We all new that it wasn’t, and they felt free to remind me.
I lived with four roommates at the time—all women, all in
similar life transitions as I was. Given
that we were young and in our twenties, we all smoked and would often sit
around the kitchen table drinking cheap wine, smoking and talking. There would usually be music playing and Etta
James was in heavy rotation. I’m glad I
don’t smoke anymore and that my life is not as full of transitions, but I
wouldn’t trade those conversations around the table.
It seems like everyone knows, “At Last.” I once read that countless brides have swept
down the aisle to it, and it was played at Barack Obama’s inauguration. One year at Boston’s Fourth of July Fireworks
celebration, I even saw fireworks explode in time to it. It’s a good song and I
like it too, but it’s not my favorite Etta James song. That would be “Sunday Kind of Love.”
I’ve rejected marriage for myself, so I won’t be sweeping
down the aisle to “At Last,” but even if I was going to get married, it would
be the choice anyway. It’s a song that’s
bit too sure of itself, and I sometimes worry that the singer maybe isn’t quite
able to see the whole picture. That perhaps she’s overcompensating in some way. I mean, “my lonely days are over, and life is
like a song.”? I’ve read enough novels
to know that you can be lonely, even after your love has come along and “life
is like a song” is a bit too fairy tale for me.
“Sunday Kind of Love” however is more of a classified ad, or
a nice list of goals. The song starts
with just her big powerful voice, telling us that she "wants a"—and then the band
comes in on “Sunday kind of love/A love
to last past, Saturday night.” At the
time I heard this song, I was in what seemed at the time to be an extended
period of not being in a relationship.
In fact, Linda McCartney died and Paul McCartney mourned and remarried
and I was still not in a relationship.
“I’ve been single longer than Paul McCartney!” I exclaimed to my friend
while looking at the magazine cover of the wedding picture while standing in line
at the store. The older woman behind me snorted with laughter.
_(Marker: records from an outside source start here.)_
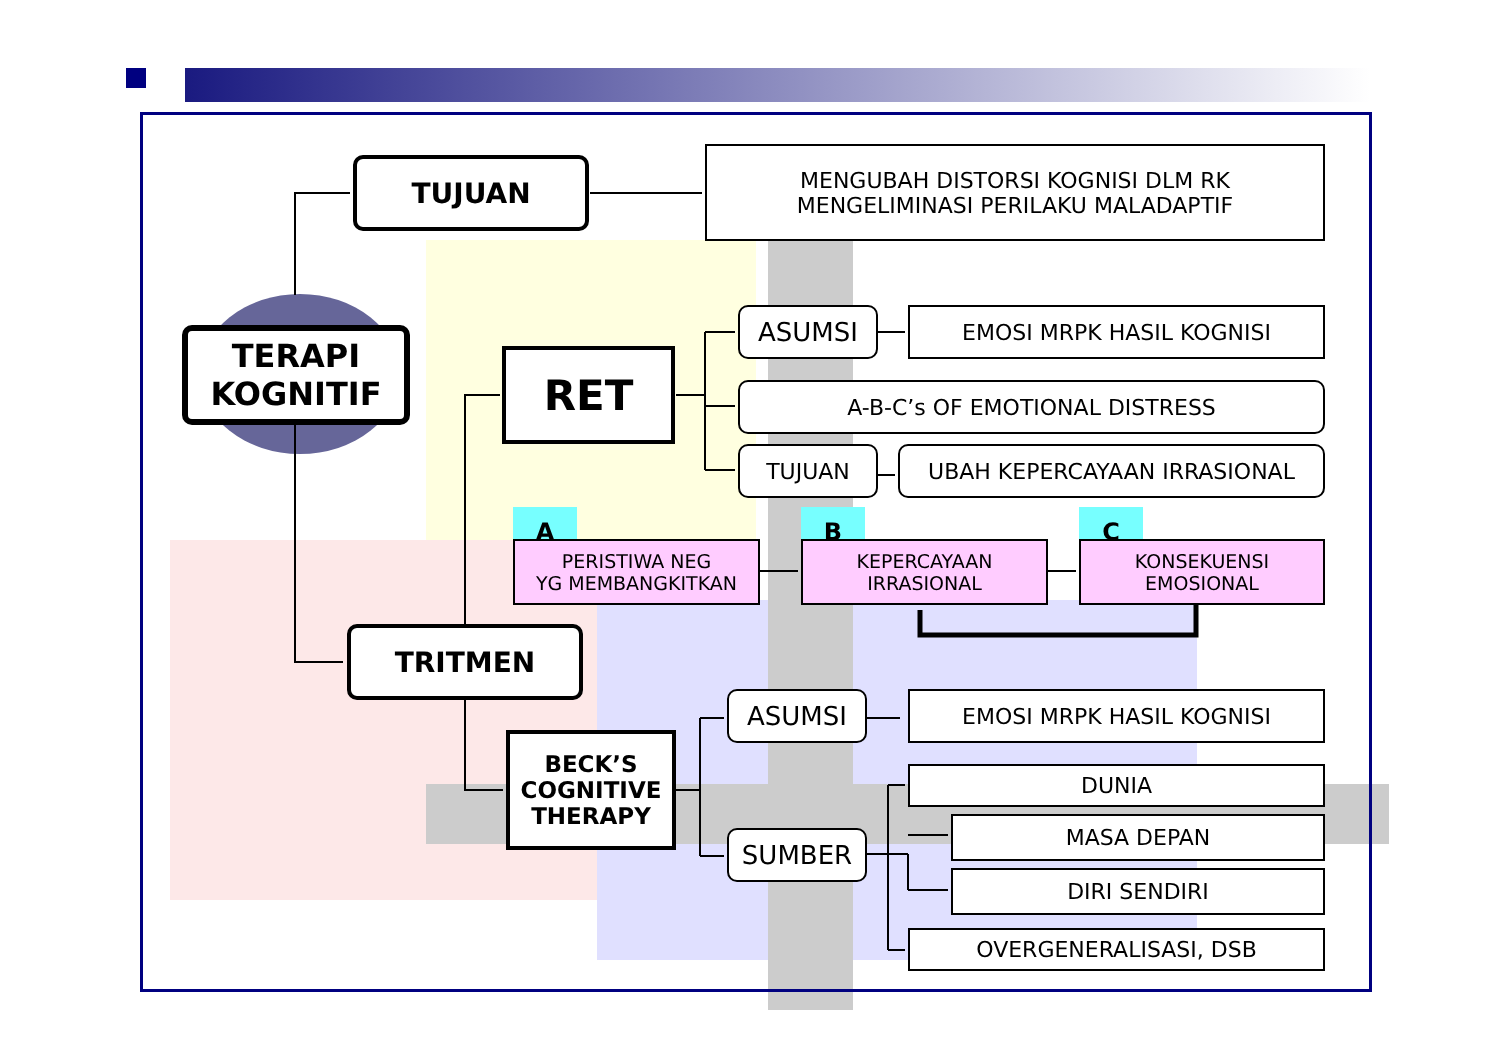TERAPI
KOGNITIF
TUJUAN
MENGUBAH DISTORSI KOGNISI DLM RK
MENGELIMINASI PERILAKU MALADAPTIF
RET
ASUMSI EMOSI MRPK HASIL KOGNISI
A-B-C’s OF EMOTIONAL DISTRESS
TUJUAN UBAH KEPERCAYAAN IRRASIONAL
A B C
PERISTIWA NEG
YG MEMBANGKITKAN
KEPERCAYAAN
IRRASIONAL
KONSEKUENSI
EMOSIONAL
TRITMEN
BECK’S
COGNITIVE
THERAPY
ASUMSI EMOSI MRPK HASIL KOGNISI
SUMBER
DUNIA
MASA DEPAN
DIRI SENDIRI
OVERGENERALISASI, DSB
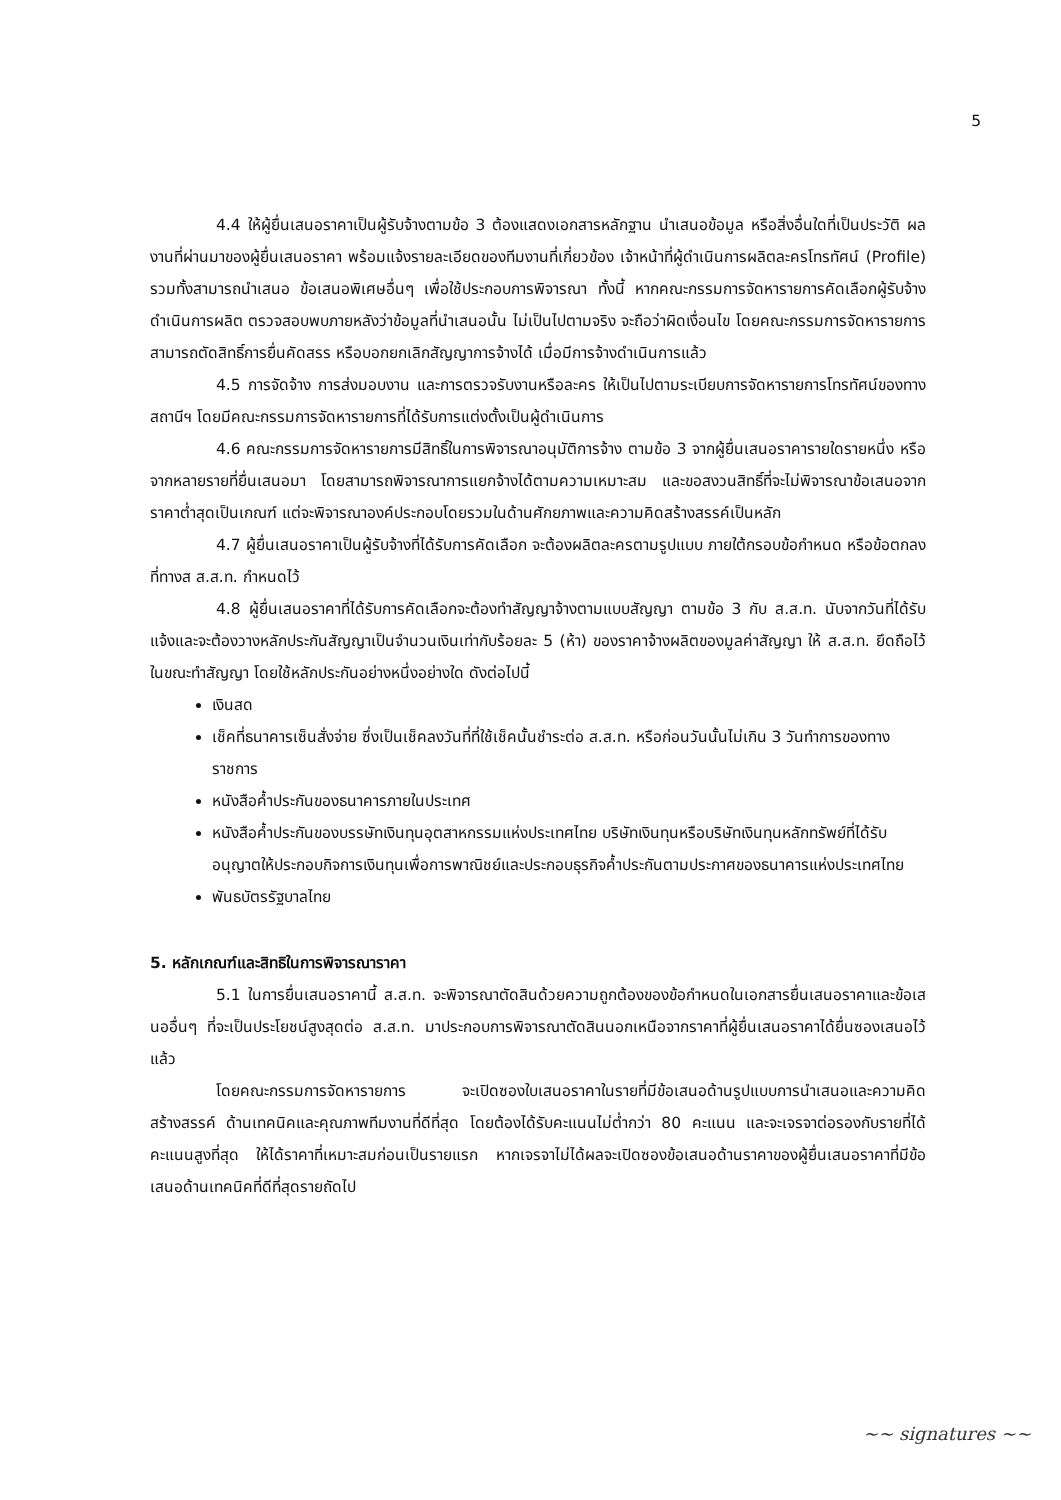5
4.4 ให้ผู้ยื่นเสนอราคาเป็นผู้รับจ้างตามข้อ 3 ต้องแสดงเอกสารหลักฐาน นำเสนอข้อมูล หรือสิ่งอื่นใดที่เป็นประวัติ ผลงานที่ผ่านมาของผู้ยื่นเสนอราคา พร้อมแจ้งรายละเอียดของทีมงานที่เกี่ยวข้อง เจ้าหน้าที่ผู้ดำเนินการผลิตละครโทรทัศน์ (Profile) รวมทั้งสามารถนำเสนอ ข้อเสนอพิเศษอื่นๆ เพื่อใช้ประกอบการพิจารณา ทั้งนี้ หากคณะกรรมการจัดหารายการคัดเลือกผู้รับจ้างดำเนินการผลิต ตรวจสอบพบภายหลังว่าข้อมูลที่นำเสนอนั้น ไม่เป็นไปตามจริง จะถือว่าผิดเงื่อนไข โดยคณะกรรมการจัดหารายการสามารถตัดสิทธิ์การยื่นคัดสรร หรือบอกยกเลิกสัญญาการจ้างได้ เมื่อมีการจ้างดำเนินการแล้ว
4.5 การจัดจ้าง การส่งมอบงาน และการตรวจรับงานหรือละคร ให้เป็นไปตามระเบียบการจัดหารายการโทรทัศน์ของทางสถานีฯ โดยมีคณะกรรมการจัดหารายการที่ได้รับการแต่งตั้งเป็นผู้ดำเนินการ
4.6 คณะกรรมการจัดหารายการมีสิทธิ์ในการพิจารณาอนุมัติการจ้าง ตามข้อ 3 จากผู้ยื่นเสนอราคารายใดรายหนึ่ง หรือจากหลายรายที่ยื่นเสนอมา โดยสามารถพิจารณาการแยกจ้างได้ตามความเหมาะสม และขอสงวนสิทธิ์ที่จะไม่พิจารณาข้อเสนอจากราคาต่ำสุดเป็นเกณฑ์ แต่จะพิจารณาองค์ประกอบโดยรวมในด้านศักยภาพและความคิดสร้างสรรค์เป็นหลัก
4.7 ผู้ยื่นเสนอราคาเป็นผู้รับจ้างที่ได้รับการคัดเลือก จะต้องผลิตละครตามรูปแบบ ภายใต้กรอบข้อกำหนด หรือข้อตกลงที่ทางส ส.ส.ท. กำหนดไว้
4.8 ผู้ยื่นเสนอราคาที่ได้รับการคัดเลือกจะต้องทำสัญญาจ้างตามแบบสัญญา ตามข้อ 3 กับ ส.ส.ท. นับจากวันที่ได้รับแจ้งและจะต้องวางหลักประกันสัญญาเป็นจำนวนเงินเท่ากับร้อยละ 5 (ห้า) ของราคาจ้างผลิตของมูลค่าสัญญา ให้ ส.ส.ท. ยึดถือไว้ในขณะทำสัญญา โดยใช้หลักประกันอย่างหนึ่งอย่างใด ดังต่อไปนี้
เงินสด
เช็คที่ธนาคารเซ็นสั่งจ่าย ซึ่งเป็นเช็คลงวันที่ที่ใช้เช็คนั้นชำระต่อ ส.ส.ท. หรือก่อนวันนั้นไม่เกิน 3 วันทำการของทางราชการ
หนังสือค้ำประกันของธนาคารภายในประเทศ
หนังสือค้ำประกันของบรรษัทเงินทุนอุตสาหกรรมแห่งประเทศไทย บริษัทเงินทุนหรือบริษัทเงินทุนหลักทรัพย์ที่ได้รับอนุญาตให้ประกอบกิจการเงินทุนเพื่อการพาณิชย์และประกอบธุรกิจค้ำประกันตามประกาศของธนาคารแห่งประเทศไทย
พันธบัตรรัฐบาลไทย
5. หลักเกณฑ์และสิทธิในการพิจารณาราคา
5.1 ในการยื่นเสนอราคานี้ ส.ส.ท. จะพิจารณาตัดสินด้วยความถูกต้องของข้อกำหนดในเอกสารยื่นเสนอราคาและข้อเสนออื่นๆ ที่จะเป็นประโยชน์สูงสุดต่อ ส.ส.ท. มาประกอบการพิจารณาตัดสินนอกเหนือจากราคาที่ผู้ยื่นเสนอราคาได้ยื่นซองเสนอไว้แล้ว
โดยคณะกรรมการจัดหารายการ จะเปิดซองใบเสนอราคาในรายที่มีข้อเสนอด้านรูปแบบการนำเสนอและความคิดสร้างสรรค์ ด้านเทคนิคและคุณภาพทีมงานที่ดีที่สุด โดยต้องได้รับคะแนนไม่ต่ำกว่า 80 คะแนน และจะเจรจาต่อรองกับรายที่ได้คะแนนสูงที่สุด ให้ได้ราคาที่เหมาะสมก่อนเป็นรายแรก หากเจรจาไม่ได้ผลจะเปิดซองข้อเสนอด้านราคาของผู้ยื่นเสนอราคาที่มีข้อเสนอด้านเทคนิคที่ดีที่สุดรายถัดไป
~~ signatures ~~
I dated, which was no fun at all, and cycled through some
relationships that were Junior High in length—no more than a few weeks. My lack of a steady relationship was one of
many unsure things in my life: When would I move to Portland? What would I do
for a living? Should I go back to
school? Would that job over there be better for me? Who, exactly would love me?
I related to Etta James “Sunday Kind of Love” lament. And I eventually figured things out, mostly.
*Watching on TV with the rest of my fifth-grade class
**Working at a liquor store in Boise, Idaho. I’d just come from my other job at a Super 8
motel and I heard the news on the radio.
My friend Sara, who worked there too, commented that she thought I had
heard, or she would have told me.
I like this essay because it takes me to another time (other times) in our friendship. I really only know Etta's hits. But I remember all of our correspondence from this time. You trying to explain to me what Bread and Circus was. I remember you had to liken it to the Coop, because I simply had no frame of reference for a gourmet supermarket. Now, of course, Whole Foods is everywhere (even in Boise) and I have shopped there. It was such a context for your life and I just didn't quite get it. Then I worked in the Coop deli for a summer and I had a much greater feel for your experience. Now I need to go listen to Sunday Kind of Love.
ReplyDeleteThanks to youtube. Oh yes, I know this song! I was feeling out of the Etta loop. I like how it has a little sass to it, while it is still a lament.